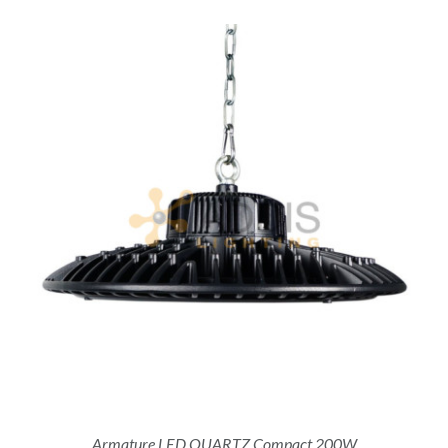
Armature LED QUARTZ Compact 200W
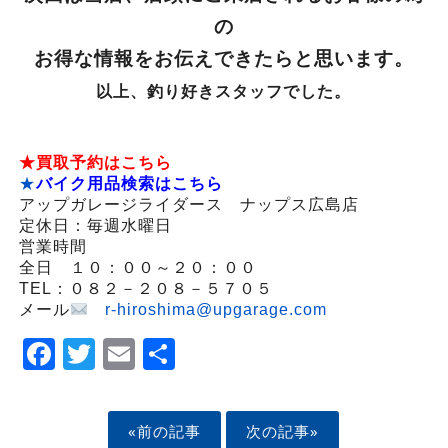
の
お得な情報をお伝えできたらと思います。
以上、釣り好きスタッフでした。
★買取予約はこちら
★
バイク用品検索はこちら
アップガレージライダース ナップス広島店
定休日：毎週水曜日
営業時間
全日 １０：００～２０：００
TEL：０８２－２０８－５７０５
メール
r-hiroshima@upgarage.com
Facebook
Twitter
Email
Share
«前の記事
次の記事»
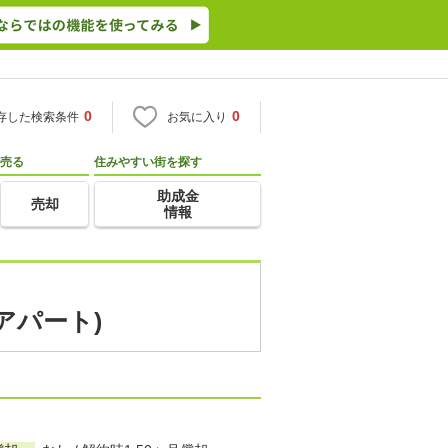
0
0
存した検索条件
お気に入り
売る
住みやすい街を探す
助成金
売却
情報
アパート)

Task prompt: If a record holds a picture, leave that picture out; retype everything else exactly.

Answer to this task:
Armature LED QUARTZ Compact 200W
の
お得な情報をお伝えできたらと思います。
以上、釣り好きスタッフでした。
★買取予約はこちら
★
バイク用品検索はこちら
アップガレージライダース ナップス広島店
定休日：毎週水曜日
営業時間
全日 １０：００～２０：００
TEL：０８２－２０８－５７０５
メール
r-hiroshima@upgarage.com
Facebook
Twitter
Email
Share
«前の記事
次の記事»
0
0
存した検索条件
お気に入り
売る
住みやすい街を探す
助成金
売却
情報
アパート)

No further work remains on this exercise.